International Covenant on Economic, Social and Cultural Rights (Adopted 1966, entered into force 1976): Convention that declares that all people have a broad range of economic, social, and cultural rights. One of three components of the International BILL OF RIGHTS. Abbreviated ICESCR.

INTERNATIONAL LABOR OFFICE: Established in 1919 as part of the Versailles Peace Treaty to improve working conditions and promote social justice; the ILO became a Specialized Agency of the UN in 1946. Abbreviated ILO.

MAQUILADORA: A factory, often foreign-owned, that assembles goods for export. From Spanish, the word is pronounced mah-kee-lah-DOH-rah. It is usually shortened to maquila (mah-KEE-lah).

MEMBER STATES: Countries that are member of the United Nations.

NON-BINDING: A document, like a DECLARATION, that carries no formal legal obligations. It may, however, carry moral obligations or attain the force of law as INTERNATIONAL CUSTOMARY LAW.

NON-GOVERNMENTAL ORGANIZATIONS: Organizations formed by people outside of government. NGO’s monitor the proceedings of human rights bodies such as the COMMISSION ON human rights and are the “watchdogs” of the human rights that fall within their mandate. Some are large and international (e.g., the Red Cross, Amnesty International, the Girl Scouts); others may be small and local (e.g., an organization to advocate people with disabilities in a particular city; a coalition to promote women’s rights in one refugee camp). NGO’s play a major role in influencing UN policy, and many of them have official consultative status at the UN. Abbreviated NGOs.

POLITICAL RIGHTS: The right of people to participate in the political life of their communities and society such as by voting for their government.

RATIFICATION, RATIFY: Process by which the legislative body of a state confirms a government’s action in signing a treaty; formal procedure by which a state becomes bound to a treaty after acceptance.

SIGN: In human rights the first step in ratification of a treaty; to sign a DECLARATION, CONVENTION, or one of the COVENANTS constitutes a promise to adhere to the principles in the document and to honor its spirit.

SOCIAL RIGHTS: Rights that give people security as they live together and learn together, as in families, schools, and other institutions.

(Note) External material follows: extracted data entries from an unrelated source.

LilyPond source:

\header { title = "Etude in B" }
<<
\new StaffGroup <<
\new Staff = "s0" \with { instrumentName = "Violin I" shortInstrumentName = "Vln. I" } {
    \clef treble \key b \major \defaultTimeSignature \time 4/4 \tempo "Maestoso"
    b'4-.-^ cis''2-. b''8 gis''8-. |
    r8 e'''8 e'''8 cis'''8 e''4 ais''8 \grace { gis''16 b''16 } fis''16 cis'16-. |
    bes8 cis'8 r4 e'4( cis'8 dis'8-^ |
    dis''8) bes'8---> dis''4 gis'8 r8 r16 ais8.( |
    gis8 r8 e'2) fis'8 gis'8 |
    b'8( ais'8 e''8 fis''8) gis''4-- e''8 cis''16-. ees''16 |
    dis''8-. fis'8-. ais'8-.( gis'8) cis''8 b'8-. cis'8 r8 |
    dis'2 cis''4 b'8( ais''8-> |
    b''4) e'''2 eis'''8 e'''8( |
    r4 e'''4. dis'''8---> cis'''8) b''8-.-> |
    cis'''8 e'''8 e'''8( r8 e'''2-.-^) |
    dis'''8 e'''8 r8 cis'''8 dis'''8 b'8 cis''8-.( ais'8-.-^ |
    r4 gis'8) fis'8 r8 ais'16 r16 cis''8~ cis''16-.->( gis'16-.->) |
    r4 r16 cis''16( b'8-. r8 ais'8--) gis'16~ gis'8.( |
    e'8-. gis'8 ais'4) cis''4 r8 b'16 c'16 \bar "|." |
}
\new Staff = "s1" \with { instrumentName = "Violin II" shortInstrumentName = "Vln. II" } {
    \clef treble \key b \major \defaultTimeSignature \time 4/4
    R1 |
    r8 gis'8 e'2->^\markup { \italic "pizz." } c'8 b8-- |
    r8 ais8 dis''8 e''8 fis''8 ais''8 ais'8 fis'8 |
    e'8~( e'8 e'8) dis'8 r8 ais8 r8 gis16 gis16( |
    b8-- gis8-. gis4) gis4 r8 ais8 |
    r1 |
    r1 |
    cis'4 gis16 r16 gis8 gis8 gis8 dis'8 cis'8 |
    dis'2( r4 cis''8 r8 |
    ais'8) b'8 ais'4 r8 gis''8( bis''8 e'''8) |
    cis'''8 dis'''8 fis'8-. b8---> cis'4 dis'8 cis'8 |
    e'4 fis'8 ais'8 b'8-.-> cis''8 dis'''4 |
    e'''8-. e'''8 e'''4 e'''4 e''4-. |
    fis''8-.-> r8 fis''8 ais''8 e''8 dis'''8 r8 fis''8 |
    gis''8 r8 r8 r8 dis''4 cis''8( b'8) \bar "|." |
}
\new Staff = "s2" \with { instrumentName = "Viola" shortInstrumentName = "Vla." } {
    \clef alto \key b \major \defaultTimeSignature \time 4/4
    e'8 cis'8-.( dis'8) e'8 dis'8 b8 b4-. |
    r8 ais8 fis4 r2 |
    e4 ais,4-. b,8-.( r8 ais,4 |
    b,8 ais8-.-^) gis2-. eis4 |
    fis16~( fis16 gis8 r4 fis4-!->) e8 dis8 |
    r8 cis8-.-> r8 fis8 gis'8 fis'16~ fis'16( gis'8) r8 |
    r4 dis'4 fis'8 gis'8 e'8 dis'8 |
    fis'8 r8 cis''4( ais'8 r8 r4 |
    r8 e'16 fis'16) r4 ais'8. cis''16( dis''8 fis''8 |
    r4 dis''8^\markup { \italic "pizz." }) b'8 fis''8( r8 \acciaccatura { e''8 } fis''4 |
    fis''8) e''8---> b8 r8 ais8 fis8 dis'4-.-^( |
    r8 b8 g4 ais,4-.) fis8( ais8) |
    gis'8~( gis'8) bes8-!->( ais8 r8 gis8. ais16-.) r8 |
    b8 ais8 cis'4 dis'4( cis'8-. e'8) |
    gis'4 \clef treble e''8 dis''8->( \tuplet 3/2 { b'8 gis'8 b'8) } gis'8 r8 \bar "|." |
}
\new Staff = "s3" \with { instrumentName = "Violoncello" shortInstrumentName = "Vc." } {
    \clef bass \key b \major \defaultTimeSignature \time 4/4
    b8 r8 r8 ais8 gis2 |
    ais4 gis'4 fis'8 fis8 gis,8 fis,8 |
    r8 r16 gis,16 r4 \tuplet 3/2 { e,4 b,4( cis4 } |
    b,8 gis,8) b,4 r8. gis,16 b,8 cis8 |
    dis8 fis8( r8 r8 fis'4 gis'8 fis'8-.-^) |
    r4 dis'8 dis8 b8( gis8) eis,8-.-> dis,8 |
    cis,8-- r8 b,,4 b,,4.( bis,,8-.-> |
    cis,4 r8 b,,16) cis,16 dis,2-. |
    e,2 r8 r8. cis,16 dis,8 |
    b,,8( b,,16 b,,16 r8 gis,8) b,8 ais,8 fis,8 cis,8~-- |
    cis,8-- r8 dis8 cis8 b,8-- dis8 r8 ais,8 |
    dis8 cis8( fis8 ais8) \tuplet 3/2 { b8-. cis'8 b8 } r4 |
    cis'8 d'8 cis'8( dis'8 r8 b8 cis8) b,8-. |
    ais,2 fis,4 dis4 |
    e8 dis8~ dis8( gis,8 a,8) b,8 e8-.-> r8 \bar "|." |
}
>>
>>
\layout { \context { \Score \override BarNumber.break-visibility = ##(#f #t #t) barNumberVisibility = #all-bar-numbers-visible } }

SOCIAL AND ECONOMIC RIGHTS: Rights that give people social and economic security, sometimes referred to as security-oriented or second-generation rights. Examples are the right to food, shelter, and health care. There is disagreement whether the government is obligated to provide these benefits.

STATE: Often synonymous with “country”; a group of people permanently occupying a fixed territory having common laws and government and capable of conducting international affairs.

STATES PARTY(IES): Those countries that have RATIFIED a COVENANT or a CONVENTION and are thereby bound to conform to its provisions.

TREATY: Formal agreement between states that defines and modifies their mutual duties and obligations; used synonymously with CONVENTION. When CONVENTIONS are adopted by the UN GENERAL ASSEMBLY, they create legally binding international obligations for the member states who have signed the treaty. When a national government RATIFIES a treaty, the articles of that treaty become part of its domestic legal obligations.

UNITED NATIONS CHARTER: Initial document of the UN setting forth its goals, functions, and responsibilities; adopted in San Francisco in 1945.

UNITED NATIONS GENERAL ASSEMBLY: One of the principal organs of the UN, consisting of all member states. The General Assembly issues DECLARATIONS and adopts CONVENTIONS on human rights issues. The actions of the General Assembly are governed by the CHARTER OF THE UNITED NATIONS.

UNIVERSAL: Refers to the application of human rights to all people everywhere regardless of any distinction.

UNIVERSAL DECLARATION OF HUMAN RIGHTS (1948): Primary UN document establishing human rights standards and norms. Although the declaration was intended to be NON-BINDING, through time its various provisions have become so respected by STATES that it can now be said to be CUSTOMARY INTERNATIONAL LAW. Abbreviated UDHR.